The information collected or received at checkpoints is made available as a record on the ABS Clearing-House called a Checkpoint Communiqué (CPC). The CPC, when an IRCC is not provided, require the user at the checkpoint to provide similar key information related to PIC, MAT, the genetic resource, source country, utilization, and the person at the checkpoint. The additional information for the CPC, with the exception of source country, is entered in a free text format which offers the flexibility to provide the necessary information to assist provider countries to monitor the utilization of their genetic resources while allowing for no confidential information to be entered in the ABS Clearing-House.

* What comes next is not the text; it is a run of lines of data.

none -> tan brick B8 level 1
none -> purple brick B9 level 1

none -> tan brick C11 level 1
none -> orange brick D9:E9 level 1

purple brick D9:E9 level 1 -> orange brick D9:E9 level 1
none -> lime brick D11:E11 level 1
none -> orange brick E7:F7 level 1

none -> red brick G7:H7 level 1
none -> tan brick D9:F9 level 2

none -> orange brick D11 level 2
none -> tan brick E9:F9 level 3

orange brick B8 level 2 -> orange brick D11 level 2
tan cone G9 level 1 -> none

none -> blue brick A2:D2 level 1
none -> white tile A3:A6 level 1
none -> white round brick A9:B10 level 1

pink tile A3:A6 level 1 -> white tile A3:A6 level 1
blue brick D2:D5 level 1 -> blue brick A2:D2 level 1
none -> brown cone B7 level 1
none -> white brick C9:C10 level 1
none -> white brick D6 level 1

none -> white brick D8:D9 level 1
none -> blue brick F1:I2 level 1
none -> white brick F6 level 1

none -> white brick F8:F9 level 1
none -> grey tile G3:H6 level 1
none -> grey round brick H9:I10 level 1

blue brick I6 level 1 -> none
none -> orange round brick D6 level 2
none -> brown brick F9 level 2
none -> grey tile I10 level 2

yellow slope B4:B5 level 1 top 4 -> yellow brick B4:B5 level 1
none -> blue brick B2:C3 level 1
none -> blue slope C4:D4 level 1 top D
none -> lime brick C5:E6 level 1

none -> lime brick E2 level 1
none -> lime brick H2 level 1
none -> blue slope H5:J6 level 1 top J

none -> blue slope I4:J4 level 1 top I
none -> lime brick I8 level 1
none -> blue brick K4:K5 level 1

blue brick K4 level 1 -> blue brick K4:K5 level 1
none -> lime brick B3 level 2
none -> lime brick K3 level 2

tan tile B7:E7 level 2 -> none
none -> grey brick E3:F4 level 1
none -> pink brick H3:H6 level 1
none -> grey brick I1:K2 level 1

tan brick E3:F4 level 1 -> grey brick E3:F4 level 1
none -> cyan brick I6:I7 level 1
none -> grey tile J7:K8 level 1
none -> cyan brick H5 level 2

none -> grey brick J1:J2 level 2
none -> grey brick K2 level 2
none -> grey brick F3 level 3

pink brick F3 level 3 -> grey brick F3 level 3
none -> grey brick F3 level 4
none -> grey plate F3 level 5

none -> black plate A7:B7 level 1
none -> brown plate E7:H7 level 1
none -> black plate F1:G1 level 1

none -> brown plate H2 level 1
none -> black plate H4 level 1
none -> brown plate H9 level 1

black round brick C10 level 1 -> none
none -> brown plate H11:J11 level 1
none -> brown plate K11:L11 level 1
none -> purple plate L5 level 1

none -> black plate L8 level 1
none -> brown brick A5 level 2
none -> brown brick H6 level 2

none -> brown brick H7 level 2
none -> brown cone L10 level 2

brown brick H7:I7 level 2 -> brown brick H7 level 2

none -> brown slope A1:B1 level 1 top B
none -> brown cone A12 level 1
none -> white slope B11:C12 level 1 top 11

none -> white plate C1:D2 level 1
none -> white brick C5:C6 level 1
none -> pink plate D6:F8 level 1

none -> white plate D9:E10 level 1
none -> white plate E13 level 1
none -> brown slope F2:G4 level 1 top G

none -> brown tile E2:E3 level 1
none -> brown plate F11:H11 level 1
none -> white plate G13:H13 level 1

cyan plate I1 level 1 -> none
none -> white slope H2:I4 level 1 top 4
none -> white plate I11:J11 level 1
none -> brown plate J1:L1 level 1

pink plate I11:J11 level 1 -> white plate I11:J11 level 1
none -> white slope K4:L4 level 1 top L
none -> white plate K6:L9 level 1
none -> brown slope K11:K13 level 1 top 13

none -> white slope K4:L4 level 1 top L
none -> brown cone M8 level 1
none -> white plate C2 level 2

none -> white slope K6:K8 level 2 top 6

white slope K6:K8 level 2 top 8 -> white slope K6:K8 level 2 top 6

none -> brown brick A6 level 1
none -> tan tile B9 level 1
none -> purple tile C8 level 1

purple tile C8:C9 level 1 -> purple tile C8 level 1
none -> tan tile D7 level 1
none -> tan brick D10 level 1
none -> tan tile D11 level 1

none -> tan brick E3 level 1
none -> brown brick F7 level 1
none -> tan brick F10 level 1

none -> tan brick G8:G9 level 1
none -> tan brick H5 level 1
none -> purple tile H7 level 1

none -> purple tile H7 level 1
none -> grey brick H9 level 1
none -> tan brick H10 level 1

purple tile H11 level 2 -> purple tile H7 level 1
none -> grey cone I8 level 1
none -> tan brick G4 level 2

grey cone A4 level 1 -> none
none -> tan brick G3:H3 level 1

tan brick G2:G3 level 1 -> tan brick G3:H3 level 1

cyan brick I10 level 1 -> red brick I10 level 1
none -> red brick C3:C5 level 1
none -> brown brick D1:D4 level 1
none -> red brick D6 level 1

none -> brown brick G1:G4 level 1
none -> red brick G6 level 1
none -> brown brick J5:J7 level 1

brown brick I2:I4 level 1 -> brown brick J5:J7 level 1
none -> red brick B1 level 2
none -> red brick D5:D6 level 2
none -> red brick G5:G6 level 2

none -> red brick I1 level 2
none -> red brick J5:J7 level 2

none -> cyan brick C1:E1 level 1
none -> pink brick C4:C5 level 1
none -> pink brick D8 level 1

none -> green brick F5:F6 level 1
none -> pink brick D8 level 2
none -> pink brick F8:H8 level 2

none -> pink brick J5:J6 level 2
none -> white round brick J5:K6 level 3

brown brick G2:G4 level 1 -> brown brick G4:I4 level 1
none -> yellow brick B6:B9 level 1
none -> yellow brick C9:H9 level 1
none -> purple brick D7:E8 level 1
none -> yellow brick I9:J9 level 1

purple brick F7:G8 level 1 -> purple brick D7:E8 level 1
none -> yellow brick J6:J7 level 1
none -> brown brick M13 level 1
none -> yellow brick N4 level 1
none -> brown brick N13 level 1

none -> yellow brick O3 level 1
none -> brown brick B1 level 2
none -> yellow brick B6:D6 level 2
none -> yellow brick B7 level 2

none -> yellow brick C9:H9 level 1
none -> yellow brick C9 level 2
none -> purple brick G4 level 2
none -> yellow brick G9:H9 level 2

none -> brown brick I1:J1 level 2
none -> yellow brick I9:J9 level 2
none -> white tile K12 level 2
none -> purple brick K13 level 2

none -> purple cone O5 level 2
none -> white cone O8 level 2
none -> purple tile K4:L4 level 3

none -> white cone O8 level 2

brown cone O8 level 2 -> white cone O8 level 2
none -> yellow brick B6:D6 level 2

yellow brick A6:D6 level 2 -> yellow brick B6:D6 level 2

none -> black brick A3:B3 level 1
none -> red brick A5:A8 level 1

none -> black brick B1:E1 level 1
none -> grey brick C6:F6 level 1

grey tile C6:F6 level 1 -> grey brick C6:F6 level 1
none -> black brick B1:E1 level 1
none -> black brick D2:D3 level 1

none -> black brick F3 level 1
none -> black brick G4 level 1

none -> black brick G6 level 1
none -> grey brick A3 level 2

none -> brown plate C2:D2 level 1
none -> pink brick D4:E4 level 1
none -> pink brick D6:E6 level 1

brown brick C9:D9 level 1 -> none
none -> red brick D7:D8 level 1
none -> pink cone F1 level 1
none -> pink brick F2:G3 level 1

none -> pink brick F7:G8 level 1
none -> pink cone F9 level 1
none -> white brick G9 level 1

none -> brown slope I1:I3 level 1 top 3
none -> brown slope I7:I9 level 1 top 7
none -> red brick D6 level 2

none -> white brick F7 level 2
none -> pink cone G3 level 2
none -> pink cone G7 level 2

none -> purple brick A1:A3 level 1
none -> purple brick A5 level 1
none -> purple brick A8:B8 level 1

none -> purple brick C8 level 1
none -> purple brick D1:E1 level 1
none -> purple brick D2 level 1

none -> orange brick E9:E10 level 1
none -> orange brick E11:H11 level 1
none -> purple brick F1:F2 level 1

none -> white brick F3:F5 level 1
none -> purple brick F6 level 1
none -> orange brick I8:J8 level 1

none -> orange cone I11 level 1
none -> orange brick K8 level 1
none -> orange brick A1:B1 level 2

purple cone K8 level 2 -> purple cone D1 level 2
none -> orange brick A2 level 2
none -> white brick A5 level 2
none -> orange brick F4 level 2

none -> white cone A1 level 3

STEP 3: Receiving the checkpoint communiqué
After publication on the ABS Clearing-House, the checkpoint communiqué (CPC) becomes publicly available, and is automatically sent to the following entities, as appropriate:
- (a) The designated national authority/ies of the user country as determined in the common format on checkpoints;
- (b) The national focal point and the competent national authority/ies of the country providing of the genetic resource; and
- (c) The person or entity that was granted prior informed consent, if this information is not confidential.
Although, each entity receiving the CPC has the option to take steps in order to determine if the utilization taking place is being done in accordance with the original permit (or its equivalent) and domestic ABS requirements of the provider country, the provider country is best placed to assess the information received in the CPC and determine whether access to the genetic resource was properly obtained and being used and in accordance with the mutually agreed terms. When the CPC contains a reference to an IRCC or national permit (or its equivalent) and the information on how the genetic resource is being used, the provider country will be able look up and consult the original national permit (or its equivalent) containing any confidential information and compare this information against the information provided by the CPC and then decide to take appropriate measures or contact the user in case of doubt or discrepancy.
Even when much of the required information is confidential, it is still valuable to the provider country that the CPC is published. As long as the CPC is published, even when the information is limited or confidential, monitoring the utilization of their genetic resources can still be possible through bilateral communication and cooperation between the authorities in the user and provider countries. Parties are required to cooperate in the resolution of situations related to possible non-compliance to ensure the benefits arising from the utilization of genetic resources are being shared, in a fair and equitable way, and that the conditions set out in PIC and MAT are met.